I was scared. Everytime I would try to pray about what I was going through the devil would keep whispering doubt and bad thoughts into my ear. I didn’t want to admit to anyone that my brain somehow had forgotten how to give my newborn a bath, or that I was scared to hold him because I was absolutely terrified something would happen to him. I would have an anxiety attack just by getting in the car with Kylan and Kaiden. I looked in the mirror and all I saw was exactly what the devil wanted me to see, an absolute failure of a wife and mother. I had forgotten so many things, I think that’s when my family started to get really concerned.
My father came over every morning because I absolutely hated being alone, and he would tell me stories to try to trigger a memory that he knew deep down was still there. I was paranoid about every single thing. If it was hot outside or I saw one mosquito I did not want Kylan outside, not even in his stroller. I couldn’t sleep at night, bad thoughts filled my head and I could not shut my brain off to fall asleep. I started saying my nightly prayers over and over again until I finally drifted off to sleep for an hour or two before Kylan woke me up for a bottle. I was running off of nothing. I was exhausted, physically, mentally, and emotionally. I was scared to admit how I really felt.
I was scared to explain what was behind the fake smiles. My father decided to take me to the emergency room where they gave me a shot to knock me out so I could get some sleep, because he believes that’s all I needed was a full eight hours of sleep. Sadly, he was wrong. I’ve only seen my dad cry one time in my whole entire life, and that was eight years ago when my nana, his mother went to be with God after defeating her fight with cancer… Yet there was my dad, holding his 22-year-old daughter, praying over me, crying uncontrollably with me. I wore big clothes like I did when I was pregnant, and I didn’t go anywhere. I stayed inside every single day until my dad or my husband came home and I wasn’t alone anymore, I felt safe when they were around. I felt normal again. Finally one day I HAD to swallow my pride and speak up for myself and admit that I needed to see a doctor, that this PPD was not going away, it was getting worse and it was changing me. I did not know who I was anymore.

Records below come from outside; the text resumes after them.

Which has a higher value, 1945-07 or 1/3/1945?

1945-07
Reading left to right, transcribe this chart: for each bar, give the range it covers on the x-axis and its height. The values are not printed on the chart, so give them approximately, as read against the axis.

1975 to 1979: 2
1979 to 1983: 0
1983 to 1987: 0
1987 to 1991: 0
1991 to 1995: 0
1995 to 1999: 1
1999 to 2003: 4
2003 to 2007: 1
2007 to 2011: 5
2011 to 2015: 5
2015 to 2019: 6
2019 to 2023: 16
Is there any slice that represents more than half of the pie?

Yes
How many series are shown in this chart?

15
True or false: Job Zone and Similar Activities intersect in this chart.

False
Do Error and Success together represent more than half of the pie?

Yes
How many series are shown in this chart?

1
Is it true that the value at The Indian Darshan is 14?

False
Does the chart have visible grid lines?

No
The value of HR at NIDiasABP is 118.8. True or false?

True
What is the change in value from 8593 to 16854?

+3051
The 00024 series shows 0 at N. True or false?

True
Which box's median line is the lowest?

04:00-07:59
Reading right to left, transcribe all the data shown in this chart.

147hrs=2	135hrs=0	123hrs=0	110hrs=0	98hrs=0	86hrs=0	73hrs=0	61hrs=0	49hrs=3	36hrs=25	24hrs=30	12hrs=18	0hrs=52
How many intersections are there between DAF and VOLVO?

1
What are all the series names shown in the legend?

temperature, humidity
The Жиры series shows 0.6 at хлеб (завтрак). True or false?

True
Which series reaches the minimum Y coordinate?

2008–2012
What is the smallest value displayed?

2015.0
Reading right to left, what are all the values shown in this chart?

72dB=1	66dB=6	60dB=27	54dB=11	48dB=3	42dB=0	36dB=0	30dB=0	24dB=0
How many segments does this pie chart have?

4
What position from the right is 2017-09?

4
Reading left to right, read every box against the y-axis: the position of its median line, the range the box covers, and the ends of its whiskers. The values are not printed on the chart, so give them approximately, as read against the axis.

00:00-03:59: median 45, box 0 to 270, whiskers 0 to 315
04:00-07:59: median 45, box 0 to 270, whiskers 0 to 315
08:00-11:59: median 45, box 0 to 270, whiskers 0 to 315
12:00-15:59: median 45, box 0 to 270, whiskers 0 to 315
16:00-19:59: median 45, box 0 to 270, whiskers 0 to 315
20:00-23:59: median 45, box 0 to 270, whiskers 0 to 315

I had my father to take me to the doctor where I was put on an anti-deppresant, something for my nerves, and my anxiety. I FINALLY admitted that I needed help after holding it in for so long. I felt weak for asking for help, but that actually was a sign of STRENGTH. Where would I be today if I hadn’t told anyone I needed help? I don’t want to know, because I’m not there and I will never be there. I saw the light at the end of that long, dark, depressing, disastrous tunnel. I made it back to being the best thing God ever intended for me to be, a wife and a mother.
So friends, wherever you are, when you see a new mama that never asks for help or doesn’t seem like herself- don’t let her fight alone. Everyone has a story that you know nothing about. They could be fighting a battle and need some help and guidance, be there for them.
I didn’t finish my story, I closed a chapter and started a new one.